By now the entire nation is aware of the fact that a decisive majority of Californians declared definitively that in their state “marriage” would remain defined in explicitly monogamous, heterosexual terms.
Equally obvious to all is the reaction that the successful passage of “Proposition 8” elicited from its left-wing opponents.
The gross incivility displayed by the proponents of “same-sex marriage” toward the majority of their fellow residents, and the Mormon Church in particular, is self-condemnatory. But it is the Left’s charge that “Proposition 8” violates the so-called “Church/State separation clause” in the Constitution on which I want to focus here.
That there is no such clause, that the expression “separation of Church and State” originates in and reaches no further than one letter written by Thomas Jefferson, and that our Founding Fathers intended only to insure that America would be devoid of a government sponsored Church are facts easily verified.
Even the Left knows this. And this is the point: for all of their Constitutionally-charged rhetoric, leftists, or at least militant leftists, care not a lick about whether religion per se fuses with politics. What motivates leftists is not fear that a Constitutional clause has been undermined, but a fear that religious claims of a particular kind will frustrate their grand designs.
So when those on the Right insist, as they have always insisted, that their ideological rivals are incorrigibly “secular,” they miss the mark. When Americans draw on their religious traditions to support causes championed by the Left, there is not a word spoken about the need to keep Church and State “separate.” If explicit religious appeals, including appeals to the Scriptures, promise to be effective devices for realizing the Left’s agenda, then leftists will not hesitate to make them.
There is ample evidence to support my contention, which is why it surprises me that the Right has generally failed to expose the Left’s hypocrisy and dishonesty on this issue.
To my knowledge, there isn’t a leftist alive who has (at least) publicly decried the “dark days” of, say, the abolitionist era, when men and women, inspired by their Christian faith, succeeded in “violating” the Constitution by “imposing their religion” on the rest of the American population who were either supportive of or indifferent to the institution of slavery.
I don’t recall ever having heard of anyone on the Left complain that Martin Luther King and other clergymen “mixed” religion and politics when they rallied countless Americans to end racial segregation.
In fact, whenever ministers and the laity invest resources into promoting “Racial Equality” or “Economic Justice,” or protecting “Immigrants’ Rights,” leftists not only don’t complain, they applaud.
And recall that the Democratic presidential candidates of 2004 and 2008 expressly referred to the New Testament to persuade voters to accept both their religiosity and their enthusiasm for an ever larger “Welfare State.” To his credit, at least Barack Obama admitted that he did in truth support “abortion rights.” John Kerry, on the other hand, claimed that while as a Catholic he “personally” opposed abortion, as a citizen of the United States he had an obligation to resist the urge to “impose” this “religious value” on others who may not accept it. Yet in telling this very same town hall audience that it is precisely his religious faith that informs his conviction that the government must do more to help the “disadvantaged,” Kerry exposed his position on abortion for the piece of deception that it was.

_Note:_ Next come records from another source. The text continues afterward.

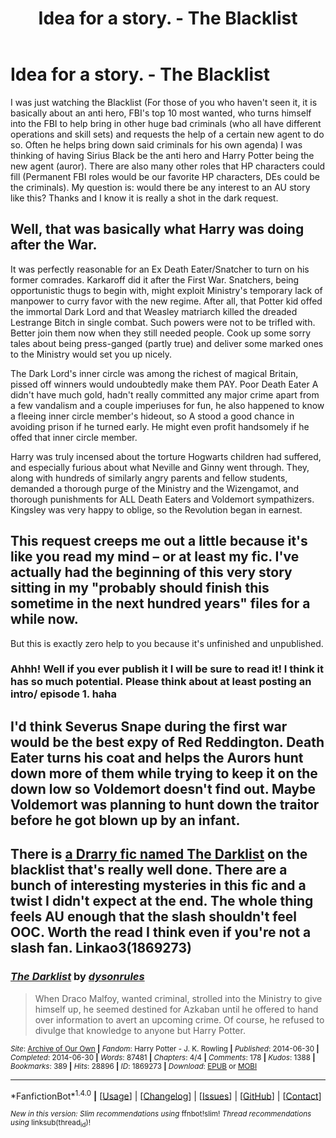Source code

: #+TITLE: Idea for a story. - The Blacklist

* Idea for a story. - The Blacklist
:PROPERTIES:
:Author: Silentone26
:Score: 3
:DateUnix: 1485403790.0
:DateShort: 2017-Jan-26
:END:
I was just watching the Blacklist (For those of you who haven't seen it, it is basically about an anti hero, FBI's top 10 most wanted, who turns himself into the FBI to help bring in other huge bad criminals (who all have different operations and skill sets) and requests the help of a certain new agent to do so. Often he helps bring down said criminals for his own agenda) I was thinking of having Sirius Black be the anti hero and Harry Potter being the new agent (auror). There are also many other roles that HP characters could fill (Permanent FBI roles would be our favorite HP characters, DEs could be the criminals). My question is: would there be any interest to an AU story like this? Thanks and I know it is really a shot in the dark request.


** Well, that was basically what Harry was doing after the War.

It was perfectly reasonable for an Ex Death Eater/Snatcher to turn on his former comrades. Karkaroff did it after the First War. Snatchers, being opportunistic thugs to begin with, might exploit Ministry's temporary lack of manpower to curry favor with the new regime. After all, that Potter kid offed the immortal Dark Lord and that Weasley matriarch killed the dreaded Lestrange Bitch in single combat. Such powers were not to be trifled with. Better join them now when they still needed people. Cook up some sorry tales about being press-ganged (partly true) and deliver some marked ones to the Ministry would set you up nicely.

The Dark Lord's inner circle was among the richest of magical Britain, pissed off winners would undoubtedly make them PAY. Poor Death Eater A didn't have much gold, hadn't really committed any major crime apart from a few vandalism and a couple imperiuses for fun, he also happened to know a fleeing inner circle member's hideout, so A stood a good chance in avoiding prison if he turned early. He might even profit handsomely if he offed that inner circle member.

Harry was truly incensed about the torture Hogwarts children had suffered, and especially furious about what Neville and Ginny went through. They, along with hundreds of similarly angry parents and fellow students, demanded a thorough purge of the Ministry and the Wizengamot, and thorough punishments for ALL Death Eaters and Voldemort sympathizers. Kingsley was very happy to oblige, so the Revolution began in earnest.
:PROPERTIES:
:Author: InquisitorCOC
:Score: 5
:DateUnix: 1485406852.0
:DateShort: 2017-Jan-26
:END:


** This request creeps me out a little because it's like you read my mind -- or at least my fic. I've actually had the beginning of this very story sitting in my "probably should finish this sometime in the next hundred years" files for a while now.

But this is exactly zero help to you because it's unfinished and unpublished.
:PROPERTIES:
:Author: mistermisstep
:Score: 2
:DateUnix: 1485430510.0
:DateShort: 2017-Jan-26
:END:

*** Ahhh! Well if you ever publish it I will be sure to read it! I think it has so much potential. Please think about at least posting an intro/ episode 1. haha
:PROPERTIES:
:Author: Silentone26
:Score: 1
:DateUnix: 1485436293.0
:DateShort: 2017-Jan-26
:END:


** I'd think Severus Snape during the first war would be the best expy of Red Reddington. Death Eater turns his coat and helps the Aurors hunt down more of them while trying to keep it on the down low so Voldemort doesn't find out. Maybe Voldemort was planning to hunt down the traitor before he got blown up by an infant.
:PROPERTIES:
:Score: 1
:DateUnix: 1485458184.0
:DateShort: 2017-Jan-26
:END:


** There is [[http://archiveofourown.org/works/1869273][a Drarry fic named The Darklist]] on the blacklist that's really well done. There are a bunch of interesting mysteries in this fic and a twist I didn't expect at the end. The whole thing feels AU enough that the slash shouldn't feel OOC. Worth the read I think even if you're not a slash fan. Linkao3(1869273)
:PROPERTIES:
:Author: gotkate86
:Score: 1
:DateUnix: 1485677969.0
:DateShort: 2017-Jan-29
:END:

*** [[http://archiveofourown.org/works/1869273][*/The Darklist/*]] by [[http://www.archiveofourown.org/users/dysonrules/pseuds/dysonrules][/dysonrules/]]

#+begin_quote
  When Draco Malfoy, wanted criminal, strolled into the Ministry to give himself up, he seemed destined for Azkaban until he offered to hand over information to avert an upcoming crime. Of course, he refused to divulge that knowledge to anyone but Harry Potter.
#+end_quote

^{/Site/: [[http://www.archiveofourown.org/][Archive of Our Own]] *|* /Fandom/: Harry Potter - J. K. Rowling *|* /Published/: 2014-06-30 *|* /Completed/: 2014-06-30 *|* /Words/: 87481 *|* /Chapters/: 4/4 *|* /Comments/: 178 *|* /Kudos/: 1388 *|* /Bookmarks/: 389 *|* /Hits/: 28896 *|* /ID/: 1869273 *|* /Download/: [[http://archiveofourown.org/downloads/dy/dysonrules/1869273/The%20Darklist.epub?updated_at=1405344316][EPUB]] or [[http://archiveofourown.org/downloads/dy/dysonrules/1869273/The%20Darklist.mobi?updated_at=1405344316][MOBI]]}

--------------

*FanfictionBot*^{1.4.0} *|* [[[https://github.com/tusing/reddit-ffn-bot/wiki/Usage][Usage]]] | [[[https://github.com/tusing/reddit-ffn-bot/wiki/Changelog][Changelog]]] | [[[https://github.com/tusing/reddit-ffn-bot/issues/][Issues]]] | [[[https://github.com/tusing/reddit-ffn-bot/][GitHub]]] | [[[https://www.reddit.com/message/compose?to=tusing][Contact]]]

^{/New in this version: Slim recommendations using/ ffnbot!slim! /Thread recommendations using/ linksub(thread_id)!}
:PROPERTIES:
:Author: FanfictionBot
:Score: 1
:DateUnix: 1485678001.0
:DateShort: 2017-Jan-29
:END:

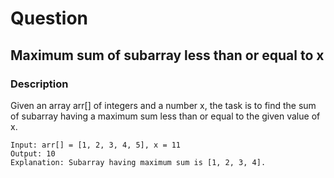 * Question

** Maximum sum of subarray less than or equal to x

*** Description

Given an array arr[] of integers and a number x, the task is to find the sum of subarray having a maximum sum less than or equal to the given value of x.

#+begin_example
Input: arr[] = [1, 2, 3, 4, 5], x = 11
Output: 10
Explanation: Subarray having maximum sum is [1, 2, 3, 4].
#+end_example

Would the Left have objected to the majority of Californians voting against Prop. 8 on religious grounds? Suppose Prop. 8 had fallen, and suppose that its slayers had supplied the (terrible) argument that same-sex couples should be permitted to marry because they are united by love and love, the Scriptures inform us, comes from God who is love. Does anyone seriously imagine that the same people who are now in a tizzy over a pending theocracy would be in the least bit troubled by the religious nature of this argument?
Leftists do indeed reject with every fiber of their being the fusion of religion and politics, but only when it is someone else’s religion and politics.